By taking the supremely natural perspective, must naturalism’s message be really so different from religion’s? If the spirit common to religions had but a few propositions, they would sound something like this:

That life is ultimately about a relationship, a connection with what is most supreme.

That there are two worlds, one seen and one unseen.

That the unseen world is the supreme world, and it holds the true power and destiny of all.

There is something essential in us that can survive in new lives.

That what survives of us is what is truly best in us.

That what rightly survives of us is the nobility of virtue, knowledge and wisdom.

That we should not prize the dark peculiarities of personality and ego, but the lasting light that shines through us.

So might the religious spirit speak if it had but few words. What can our knowledge of nature say on these matters? A natural perspective can tell us similar things:

That the unseen world of nature’s energies shape life and life’s beauties in endless new forms.

That every life is interrelated, woven and composed of nature’s vibrant cords.

That your essential energy cannot be lost or destroyed but only recycled with perfect efficiency.

That there is a kind of afterlife, as the consequences of your conduct has influences far into the future of life.

That our virtue, knowledge and wisdom are inherited from prior generations, and we can pass them on to next generations.

That our spark of consciousness dims when the body dies, yet the finer part of our character can be woven into new lives.

That each person should long consider the shortness of life, and the smallness of self-importance besides the immensity of the whole.

The core messages of religion and naturalism do not sound so different, really. Should it even be a surprise that they might converge on a common-sense morality designed for the essential needs for life?

But we may be forgiven for failing to hear such harmonious chords. By fighting over knowledge for so long, religion and naturalism have stopped talking about wisdom. Indeed, both religion and naturalism themselves make a great show by distracting us with claims that only it can provide what the other cannot. But life is rarely a zero-sum game in the long run. Does a religion’s claim that you must desperately want your personal immortality, lest you be selfishly immoral, really make sense? Does a science’s claim that you must sternly regard morality as illusory, lest you be irresponsibly foolish, really make sense? It is time to wisely take a stand on what we all can know to be our common responsibility.
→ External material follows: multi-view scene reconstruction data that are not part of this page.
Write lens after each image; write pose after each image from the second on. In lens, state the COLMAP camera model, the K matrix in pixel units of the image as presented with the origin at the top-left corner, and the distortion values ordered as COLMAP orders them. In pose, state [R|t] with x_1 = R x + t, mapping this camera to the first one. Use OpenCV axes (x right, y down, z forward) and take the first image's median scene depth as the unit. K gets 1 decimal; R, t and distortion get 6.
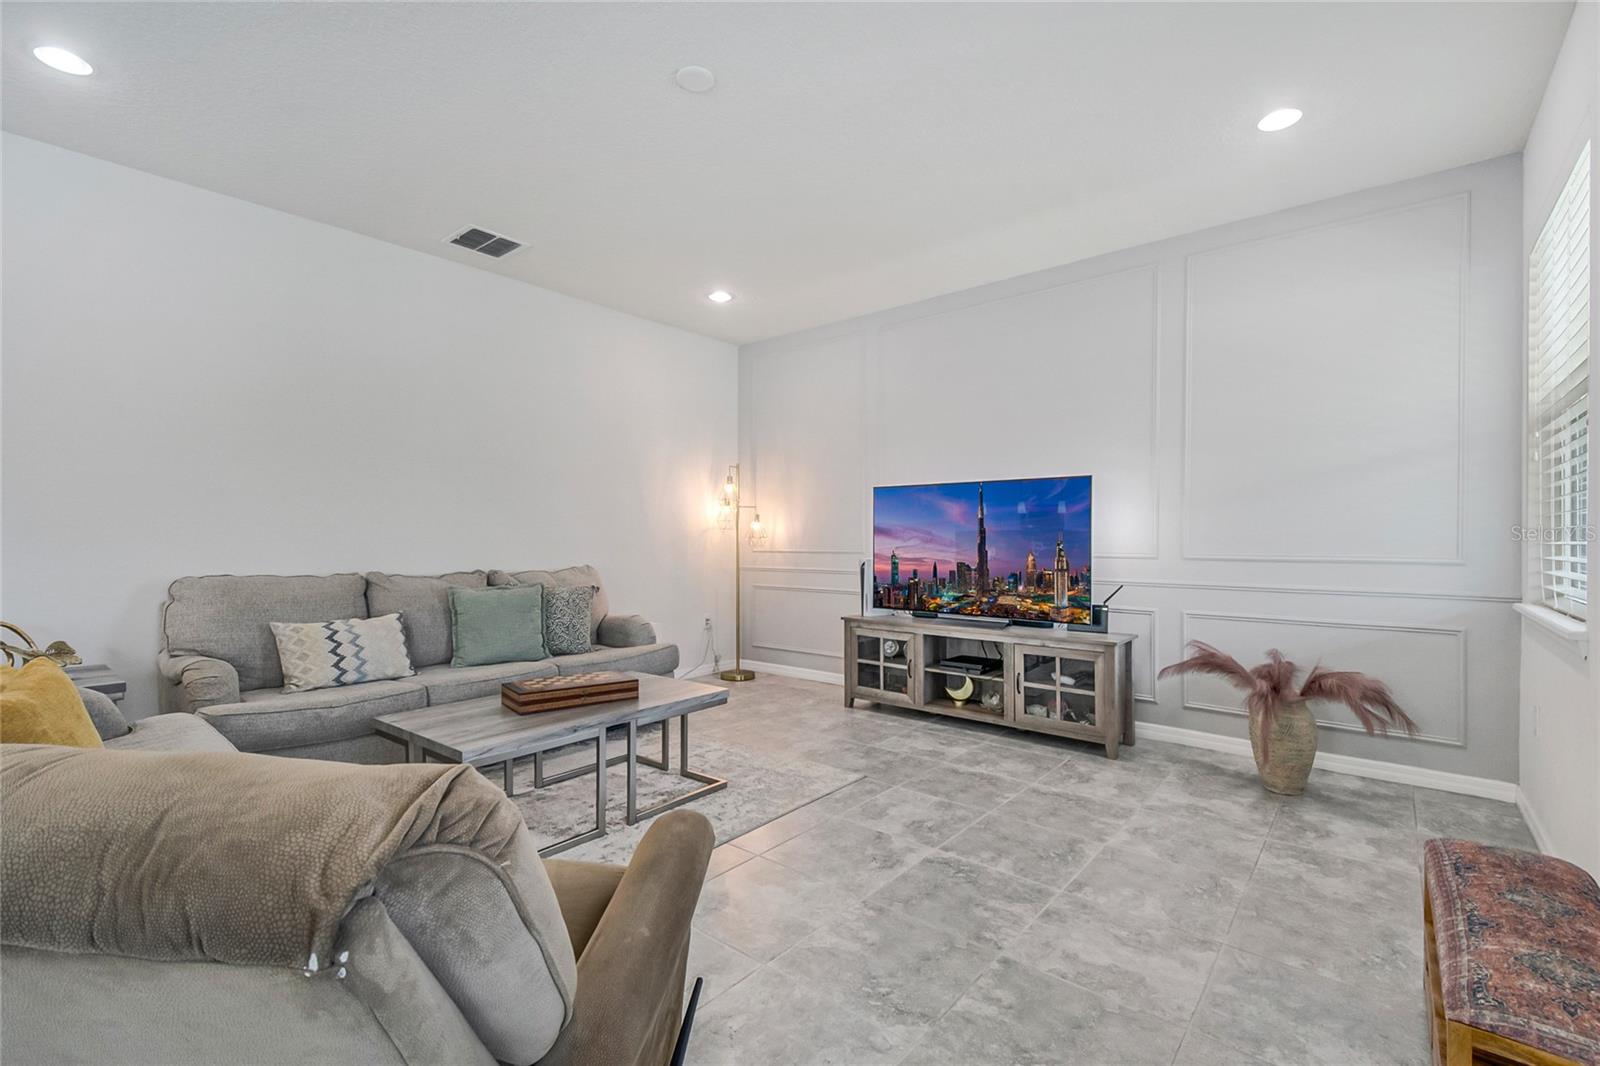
lens RADIAL K [[707.0, 0, 794.0], [0, 707.0, 541.1], [0, 0, 1]] dist [0.013985, -0.013694]
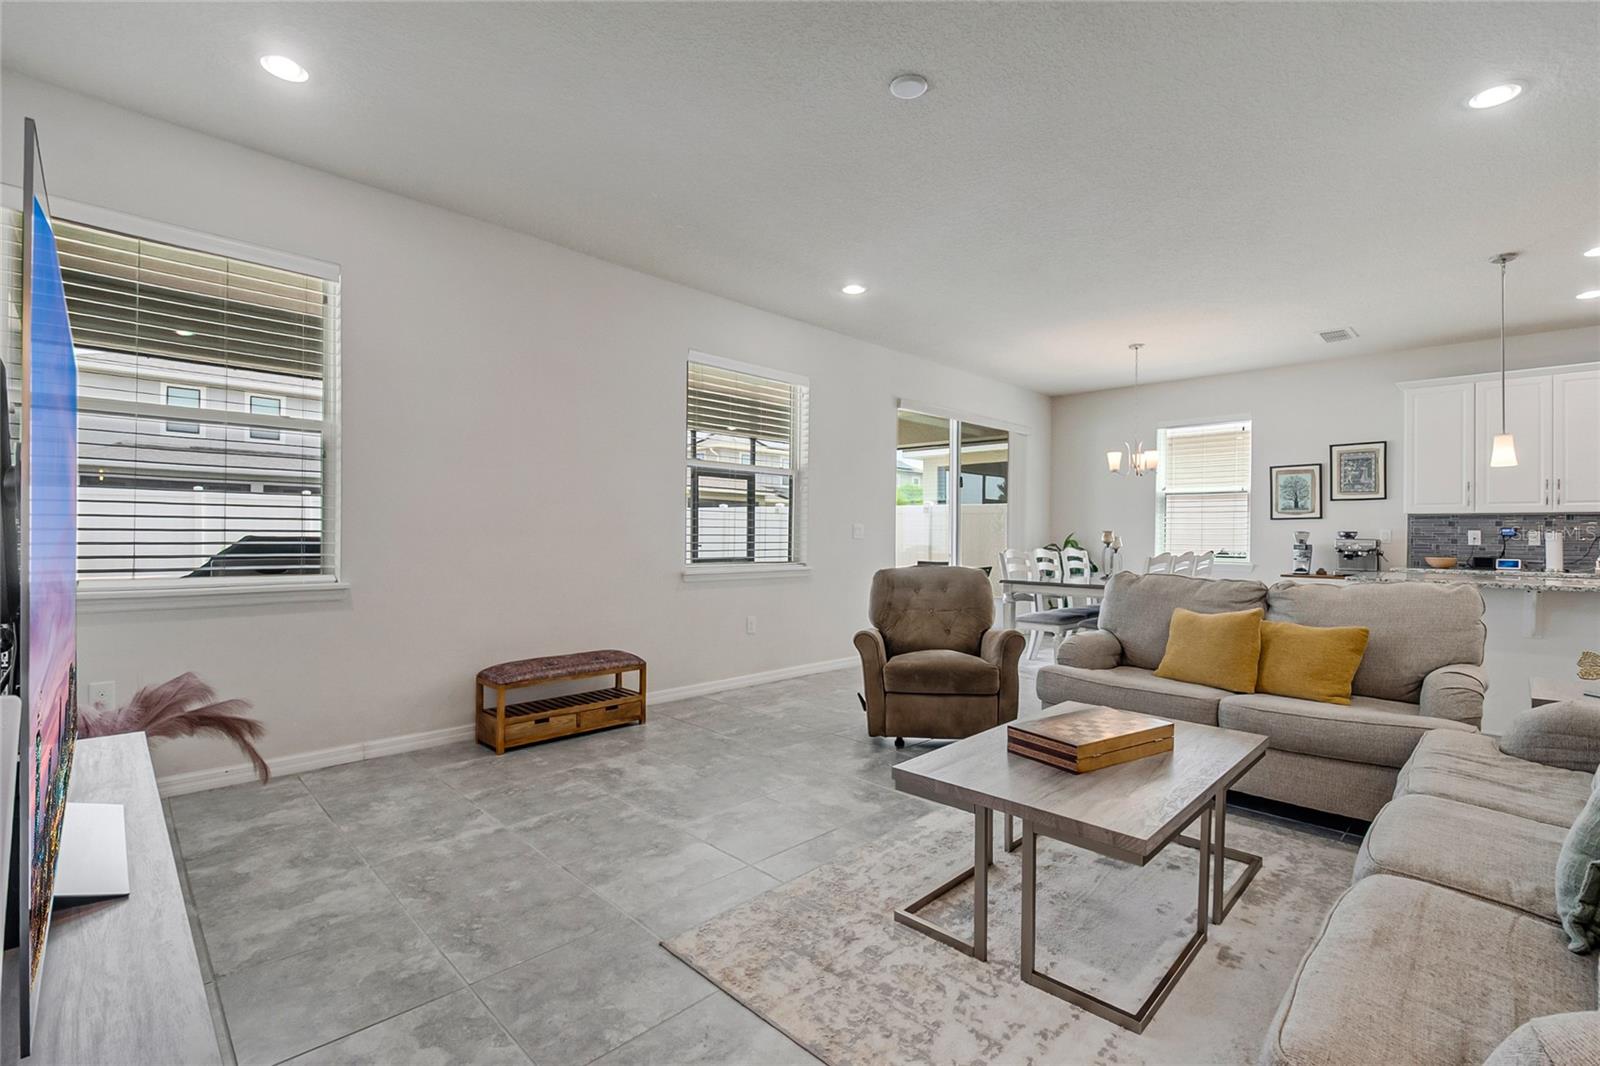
lens RADIAL K [[707.0, 0, 789.2], [0, 707.0, 539.0], [0, 0, 1]] dist [0.013985, -0.013694]
pose [[-0.994275, -0.013038, 0.106054, -0.055188], [-0.011653, 0.999839, 0.013663, -0.006061], [-0.106215, 0.012349, -0.994266, 1.454654]]
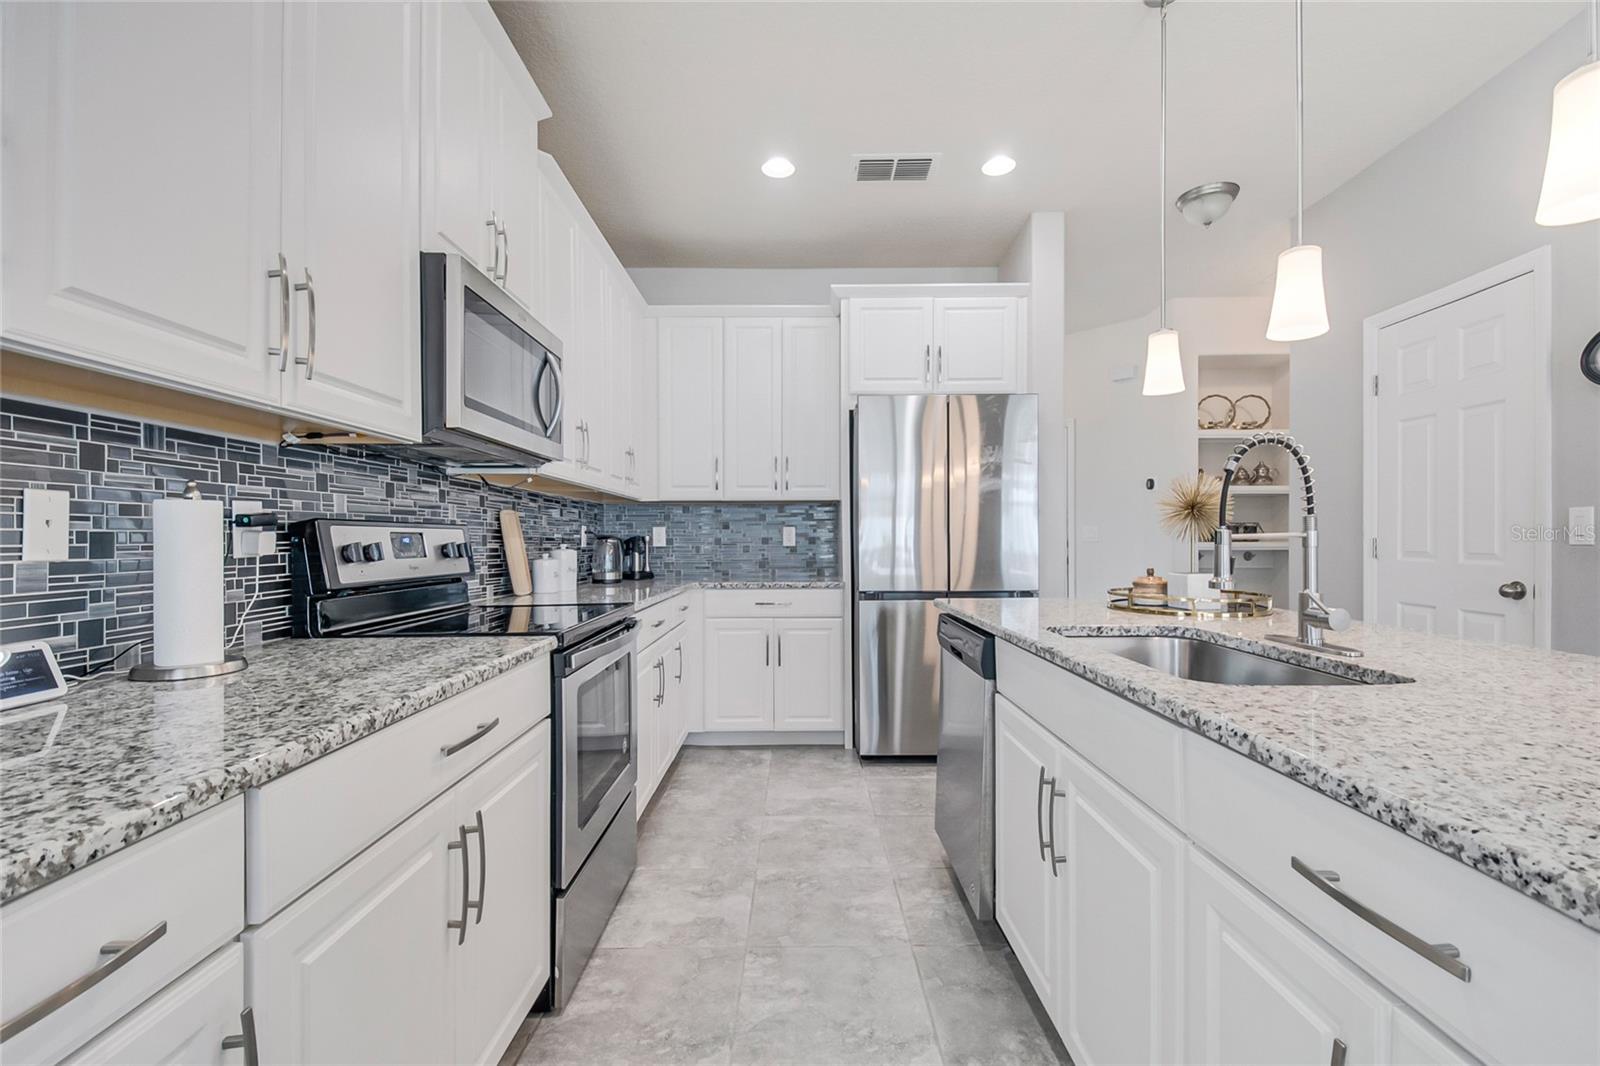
lens RADIAL K [[707.0, 0, 801.3], [0, 707.0, 541.8], [0, 0, 1]] dist [0.013985, -0.013694]
pose [[0.643508, 0.004270, -0.765428, -1.089155], [-0.006381, 0.999980, 0.000213, -0.000516], [0.765413, 0.004747, 0.643522, -0.223551]]
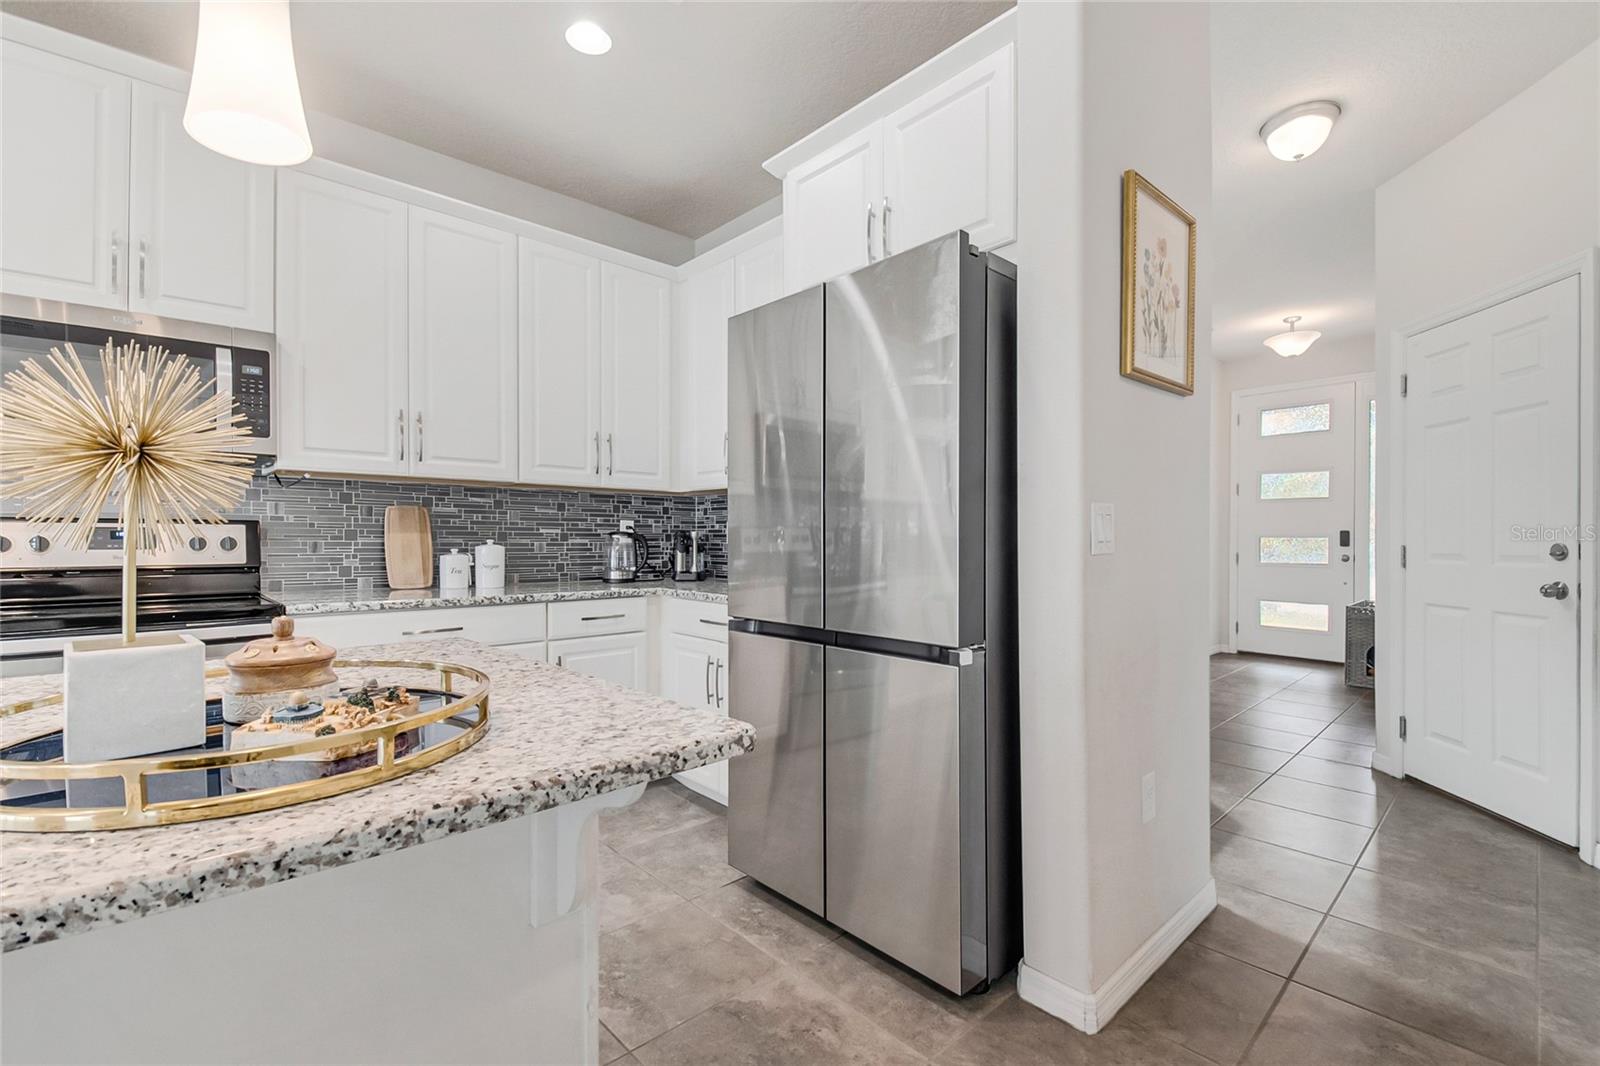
lens RADIAL K [[707.0, 0, 801.8], [0, 707.0, 539.2], [0, 0, 1]] dist [0.013985, -0.013694]
pose [[-0.122866, 0.007081, -0.992398, -1.150863], [-0.013231, 0.999874, 0.008772, -0.008349], [0.992335, 0.014208, -0.122756, 0.595940]]
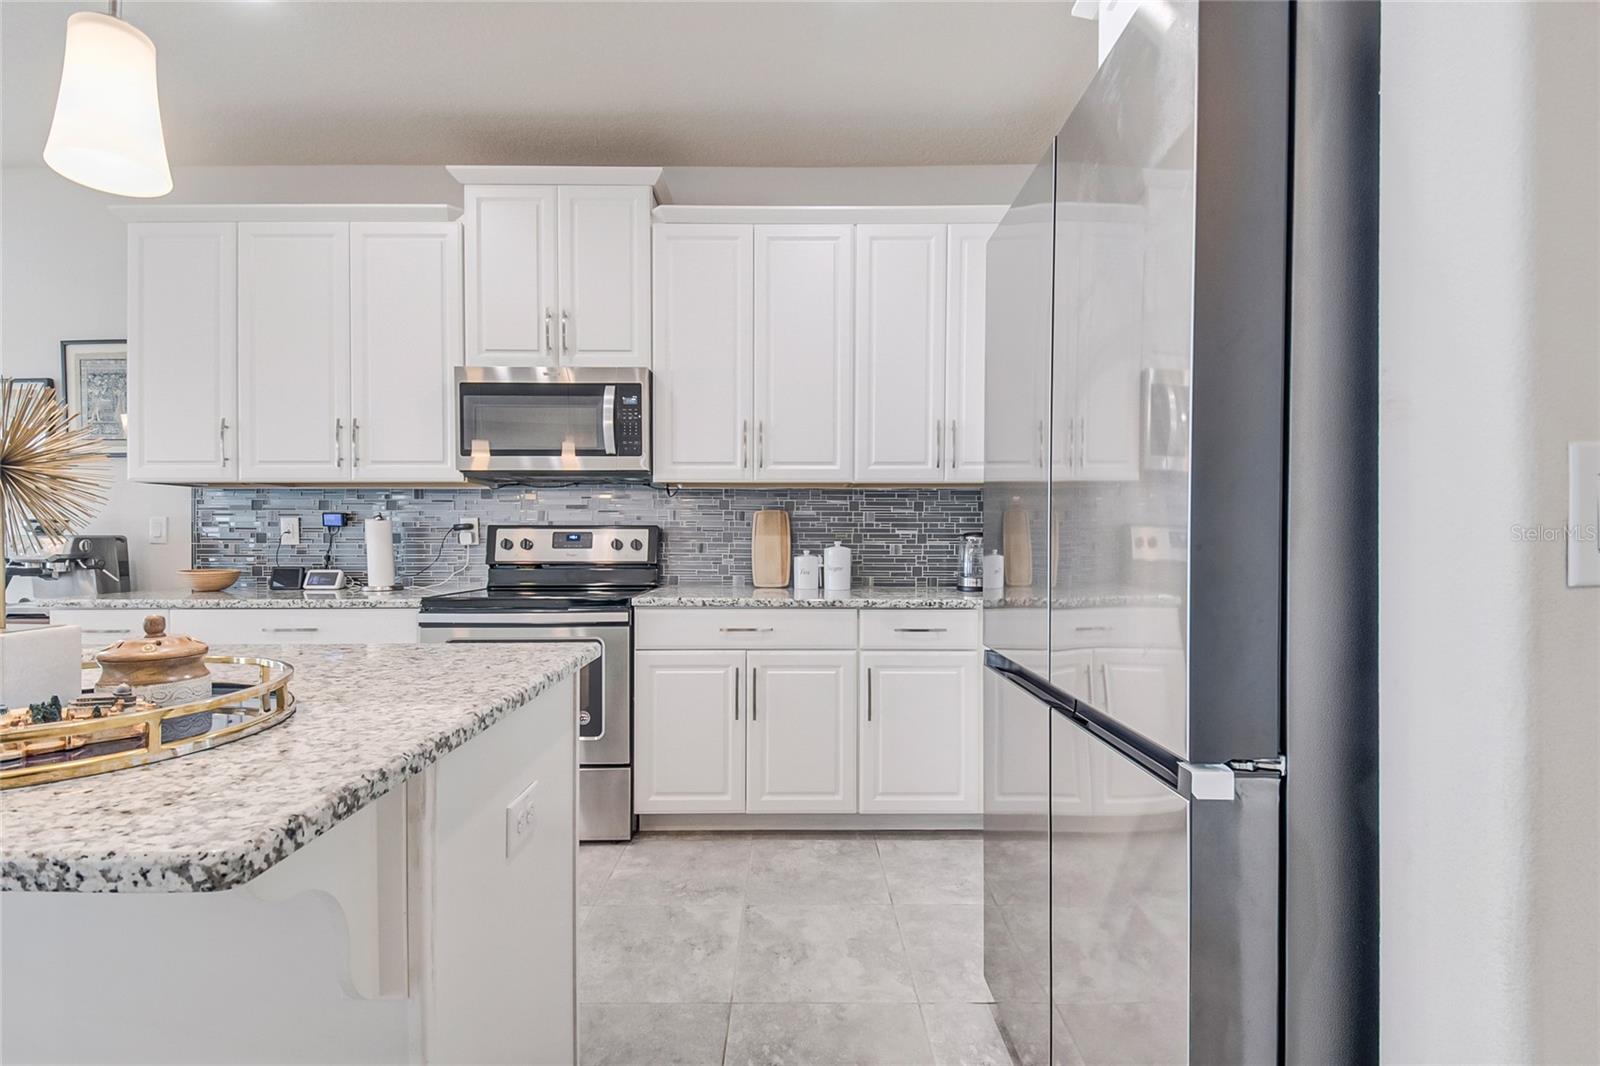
lens RADIAL K [[707.0, 0, 803.5], [0, 707.0, 544.1], [0, 0, 1]] dist [0.013985, -0.013694]
pose [[-0.759059, 0.010405, -0.650939, -1.371198], [-0.004027, 0.999778, 0.020677, -0.009726], [0.651010, 0.018316, -0.758849, 0.733098]]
We must at least take care of the genuine human needs of life, this one life that we know we share. And what can we all know? Like the essence of religion, nature’s deep ways tell us that you are more than you may appear, even to yourself. Nature shows how its supreme reality recycles everything and preserves what is necessary. Nature reveals how its real powers are available for you to conduct what is best through you into the future where everything must go. Nature tells you that you can have all of the meaningful life to which you are deserving, but not an ounce more, for the energies of life must be distributed fairly. And you waste your natural energies at your peril, for your selfish pursuits only rob you of your rightful destiny.

These are humbling messages, but they are reassuring. Together they say that you have arrived into the world where you belong and that you belong to the world that produced you. That you have no right to hope for a better afterworld until you have made this world better. That you are not entitled to fear death until you have feared to fail at life.

This is truly a message of responsibility and purpose worthy of every human. We might call it “A Natural Faith,” if only we weren’t so reasonably sure of its promise. And we’d all be wiser for making it a humanistic promise to keep.